Naquela hora eu estava de saco cheio em fazer compras e o que eu mais desejava era ir embora. Percebi que o ambiente agitado já estava tomado por um silêncio repressor, mas não sou do tipo que passa horas no mercado e vai embora arrependido por não comprar algo, ainda mais se tratando de saco de batatas congeladas. Eu fui buscá-las e fiquei irritado quando não encontrei o preço anunciado. Senti uma gota de suor escorrendo lentamente em meu rosto e o frio liberado pelo freezer, em oposição aos meus sentimentos, se mostrou convidativo a uma caminhada entre os corredores em busca de uma máquina registradora. Pode parecer meio sem noção isso, mas eu queria levar as batatas e não achei nenhum daqueles aparelhinhos. Eu rodei o mercado umas duas vezes no mínimo e depois resolvi conferir o valor direto no caixa... Foi ai que me dei conta do que realmente estava acontecendo. Não achei nenhum caixa funcionando e senti minha espinha gelar ao ver que a porta de entrada estava lacrada e que o local estava todo deserto. Fui até o SAC, banheiros, entrei nas salinhas e não encontrei ninguém. Depois fiquei um bom tempo acenando em frente às câmeras de vigilância sem obter resposta alguma e, para piorar as coisas, meu celular ficou fora de rede. Não sei o que se passava ali, mas comecei a pensar nas desculpas que daria aos seguranças e nos argumentos que usaria para me defender de um possível processo. Só sei que estava com medo.

Em um primeiro momento, procurei ajuda de todas as formas sendo até um pouco ousado ao entrar na padaria e no frigorífico, mas depois acabei pensando que seria melhor deixar rolar. Afinal de contas, é obrigação da empresa garantir a segurança dos clientes e se fiquei preso no supermercado, iria apenas documentar para depois enfiar um processo nestes filhos da puta. Eu pensei na grana preta que iria ganhar e isso me empolgou. Para aliviar o “estresse mental” causado pela situação, eu fui até a adega e peguei uma das garrafas de vinho mais cara que encontrei. Eu estava com o estômago vazio e também muito cansado.
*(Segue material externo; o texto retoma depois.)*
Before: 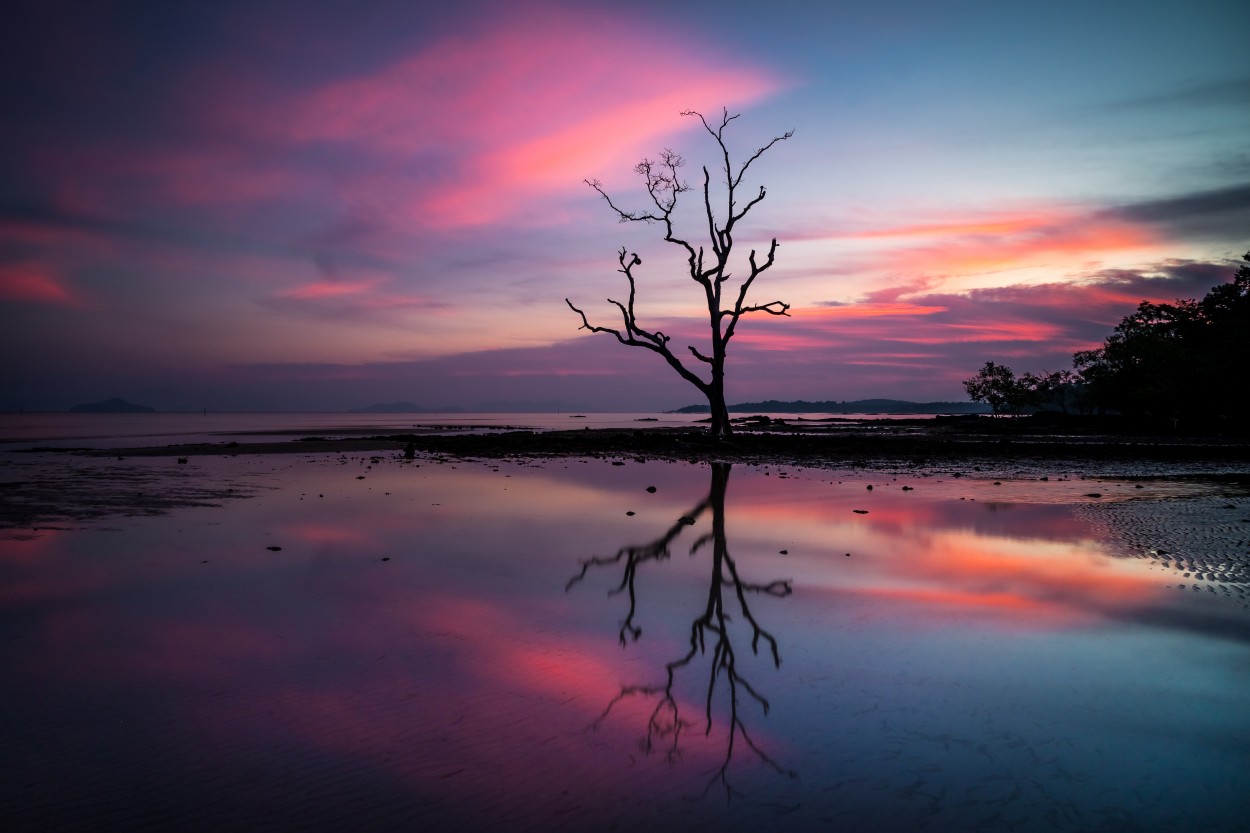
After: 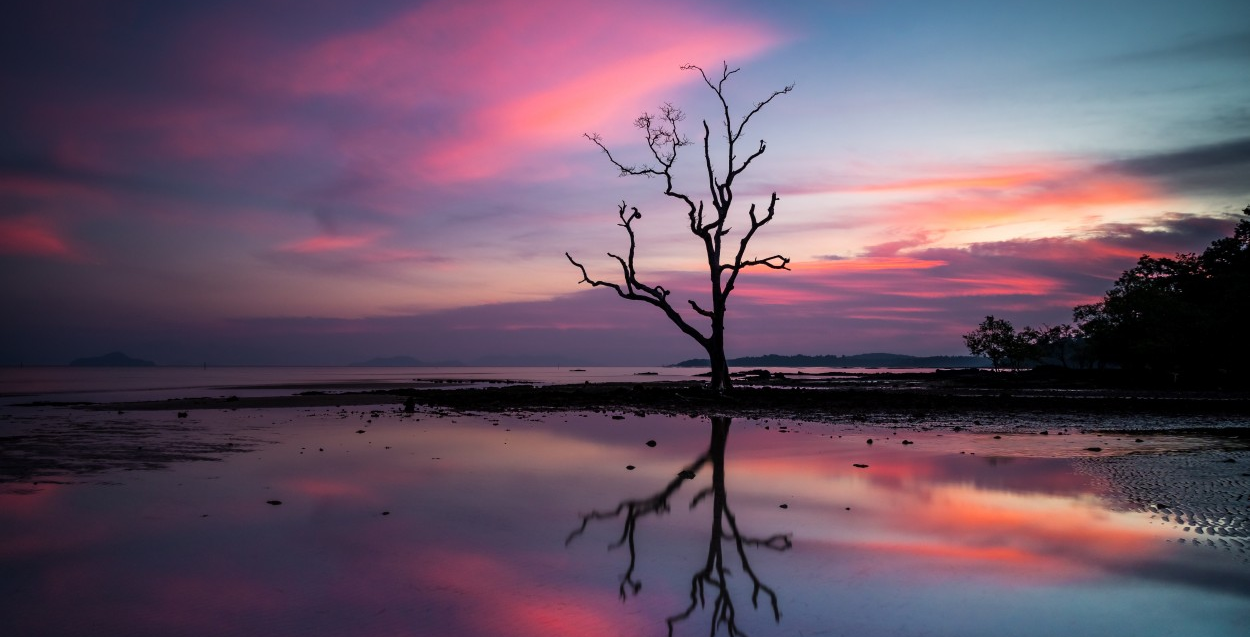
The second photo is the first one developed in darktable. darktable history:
crop: top 5.578%, bottom 17.946%
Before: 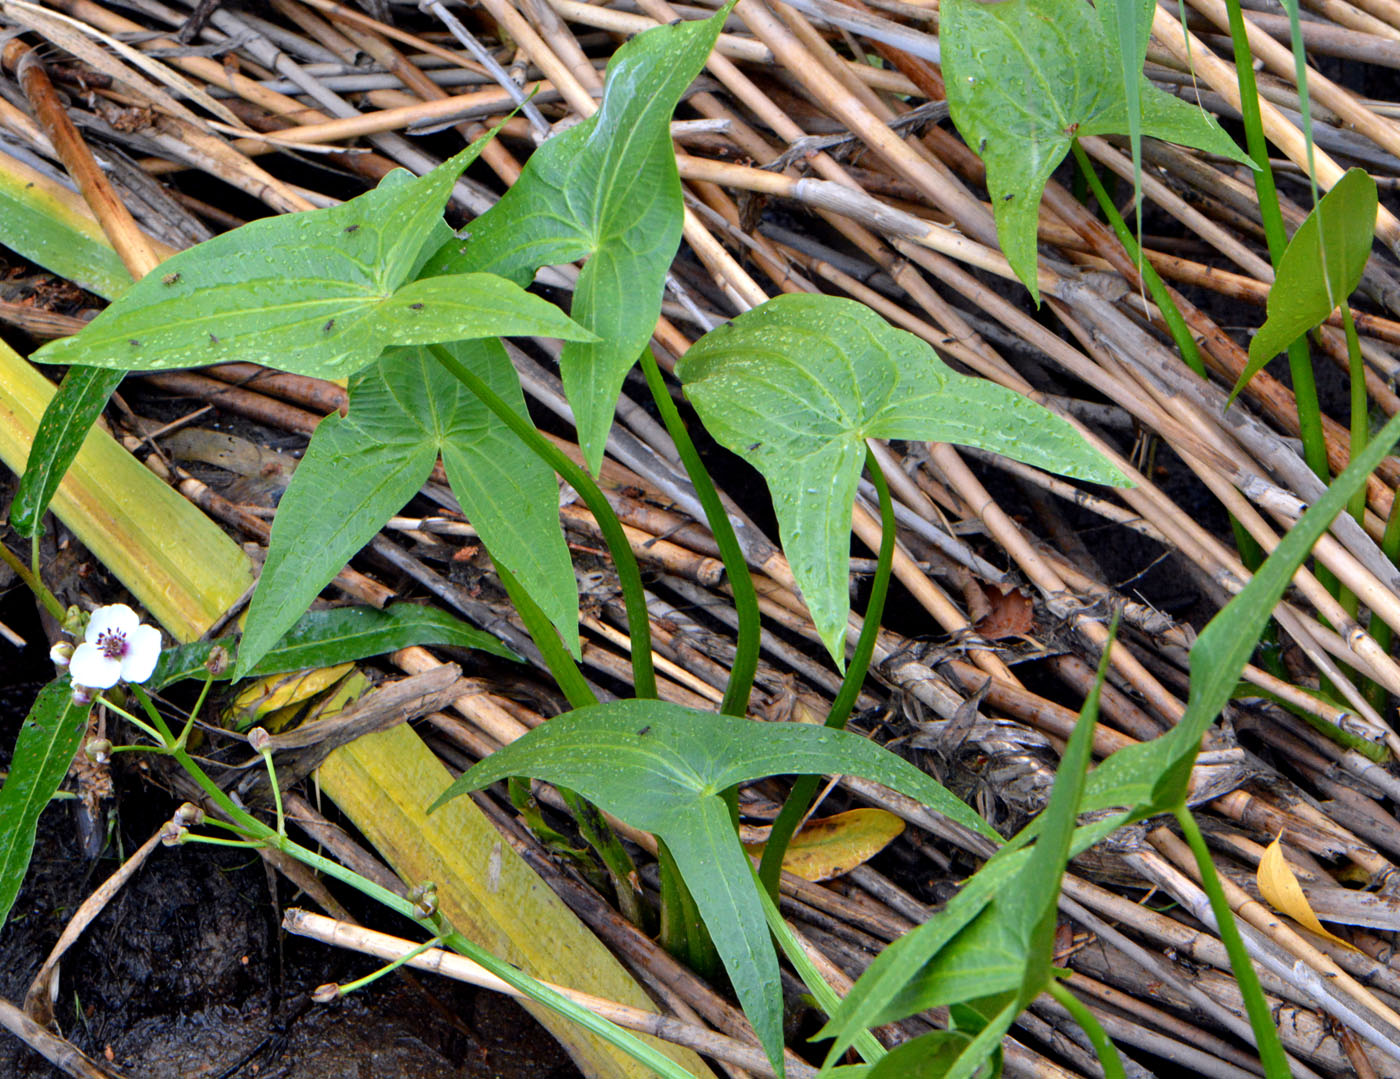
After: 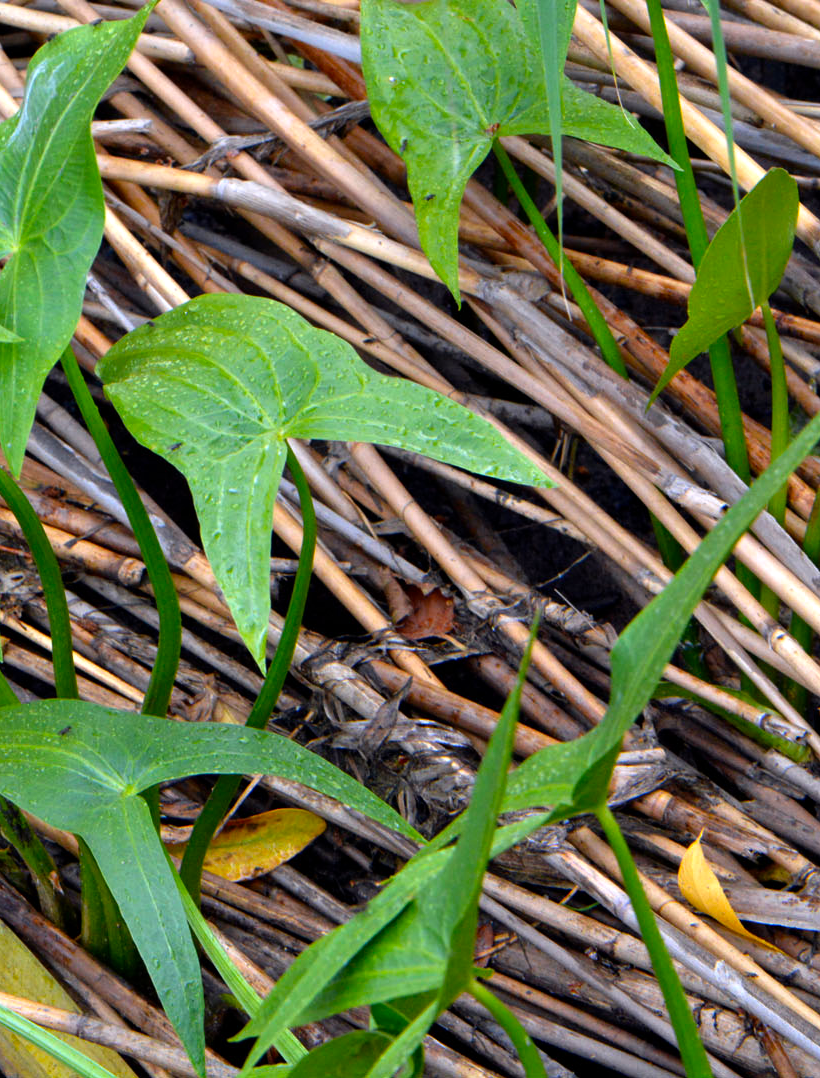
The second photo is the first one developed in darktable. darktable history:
color balance: contrast 6.48%, output saturation 113.3%
base curve: curves: ch0 [(0, 0) (0.303, 0.277) (1, 1)]
crop: left 41.402%
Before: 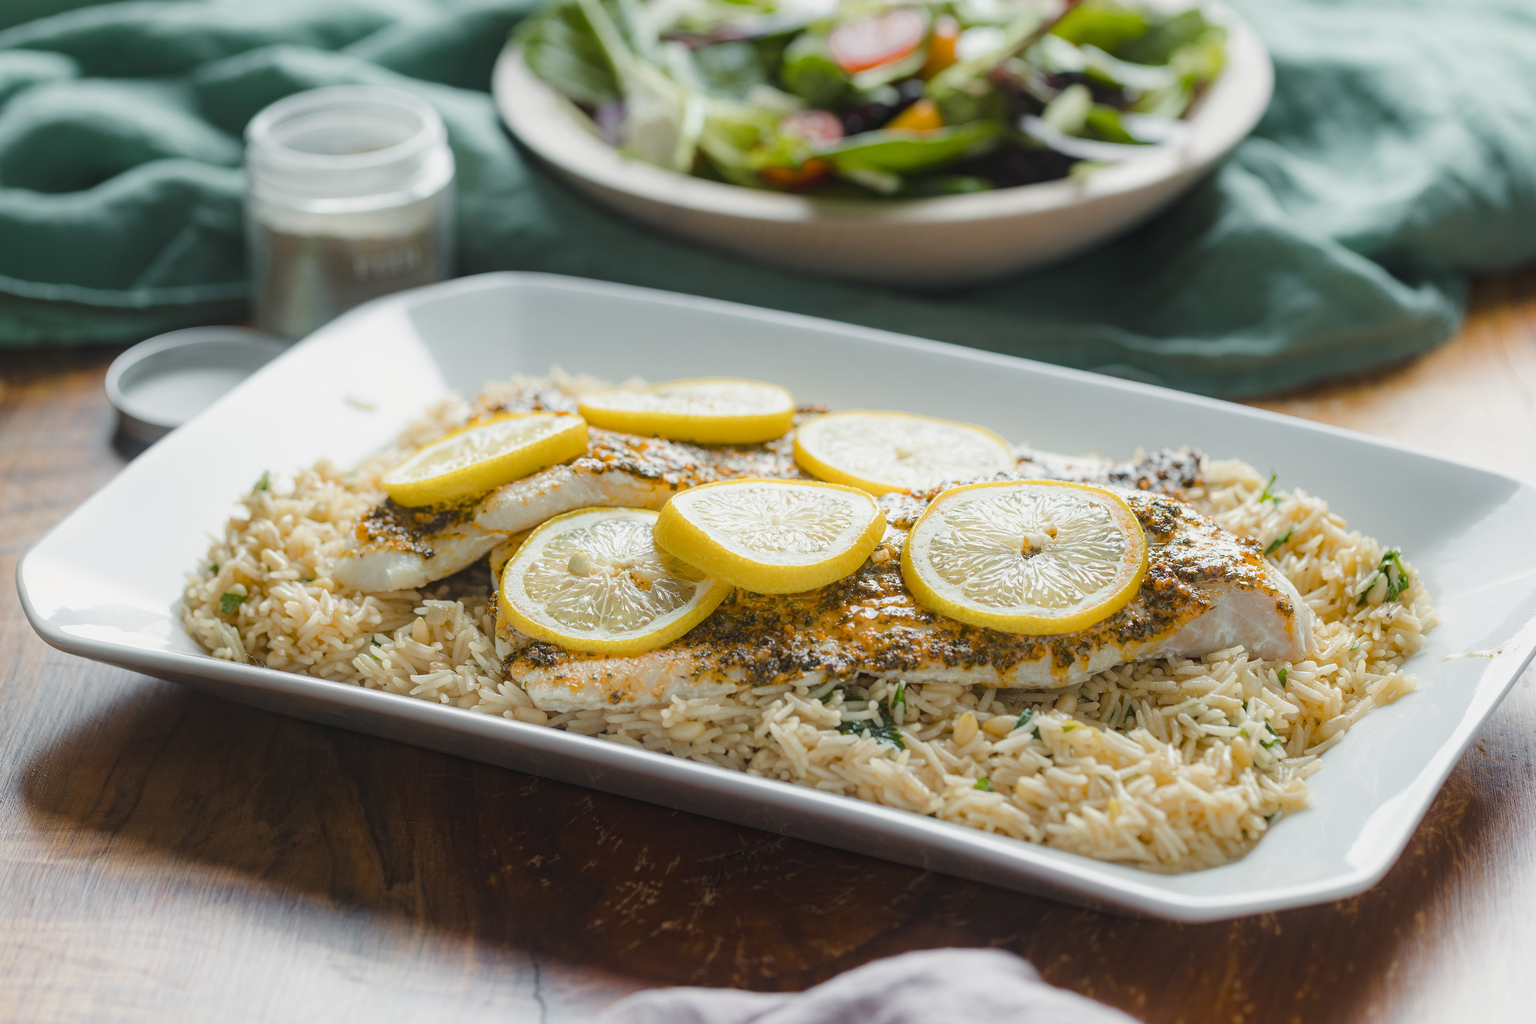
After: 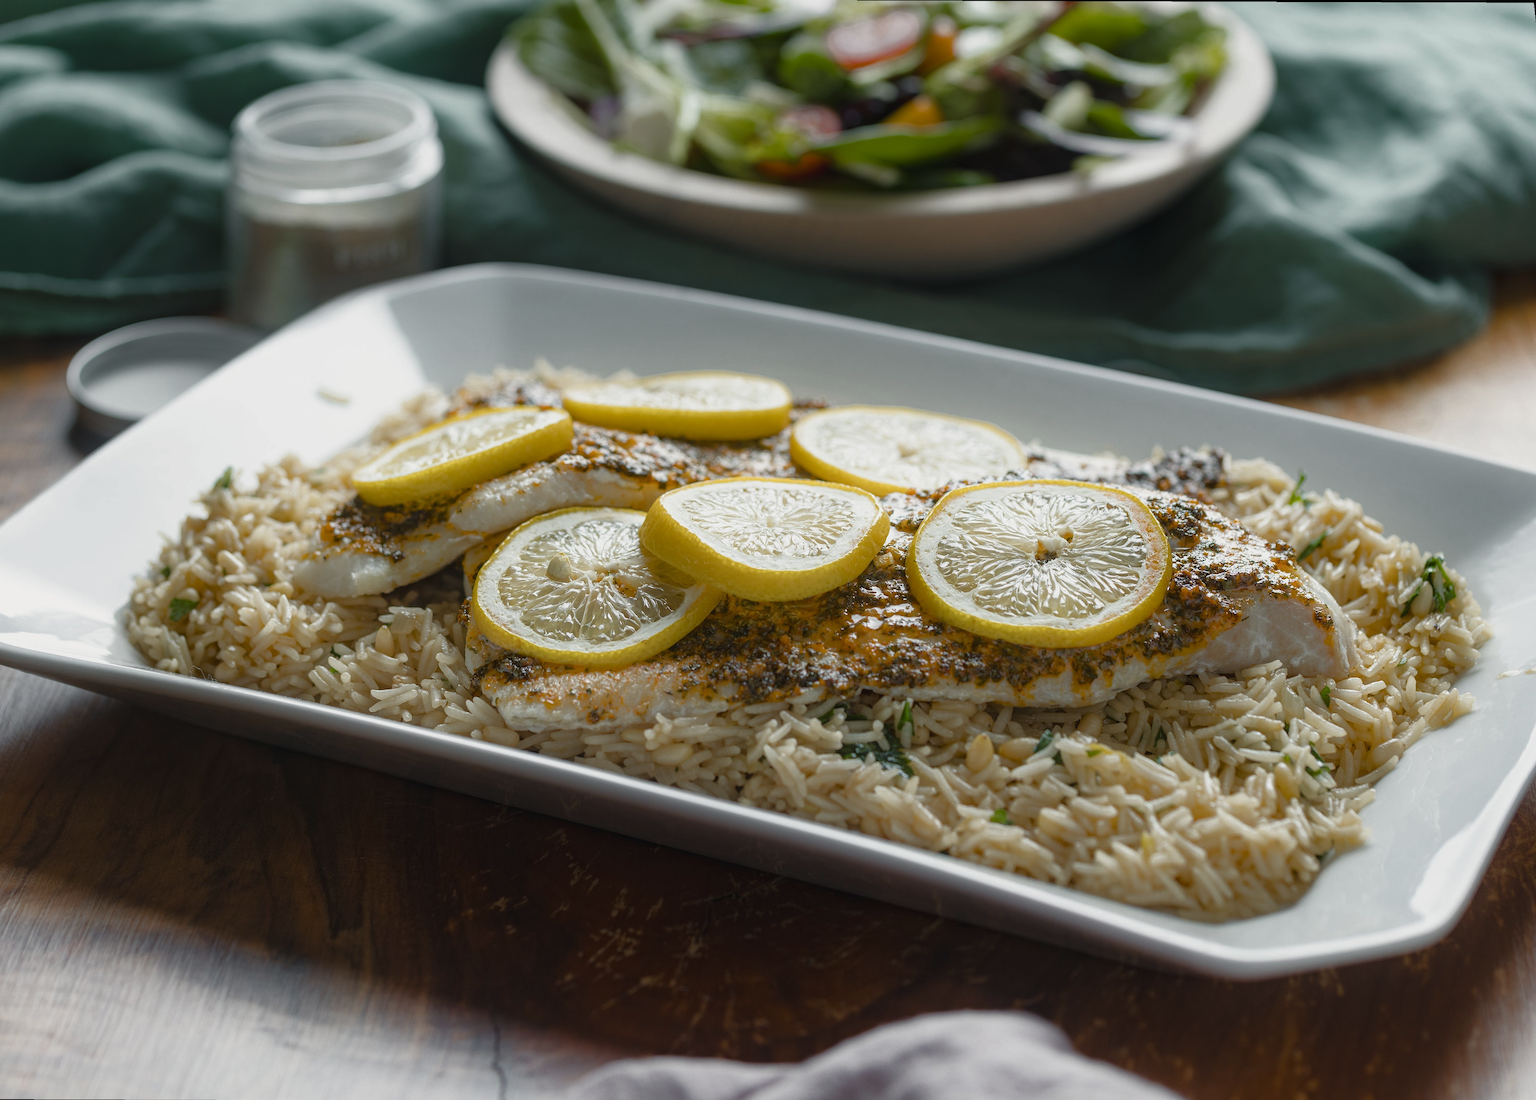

A bebida desceu como uma bomba e não levei muito tempo até encontrar uma daquelas cadeiras confortáveis que ficam em exposição na parte de “casa e jardim” para tirar um pequeno cochilo. Quando acordei, a primeira coisa que fiz foi olhar no meu celular. Novamente fora de rede, só que ele indicava ser um pouco mais das treze horas do sábado. Eu achei estranho porque já era pro mercado estar aberto. Não conheço nenhum estabelecimento do tipo que fecha aos sábados. Fiquei um pouco pensativo e decidi repetir todas as ações da sexta na esperança de ser resgatado por alguém, mas nada. Foi ai que senti uma baita fome e não pensei duas vezes em atacar os melhores produtos, coisas que jamais consumiria se tivesse que comprá-las através do meu salário irrisório. Fui direto aos mais caros. Salgados, doces, chocolates, suco e mais uma porrada de coisas, devidamente registrado no meu celular, pois já havia feito uma gravação na sexta e pretendia fazer uma espécie de diário em vídeo dessa experiência, tanto para usar no processo como para “bombar” na internet. Também não perdoei os artigos de esporte e lazer. Andei de bicicleta, joguei videogame, testei aqueles aparelhos de som no volume máximo, provei roupas esportivas. Naquele fim de semana eu transformei o mercado em um parque de diversões, mas procurei fazer isso de uma forma comportada a fim de evitar ser chamado de baderneiro ou aproveitador. Até o lixo e as latas de cerveja eu guardei em um sanito.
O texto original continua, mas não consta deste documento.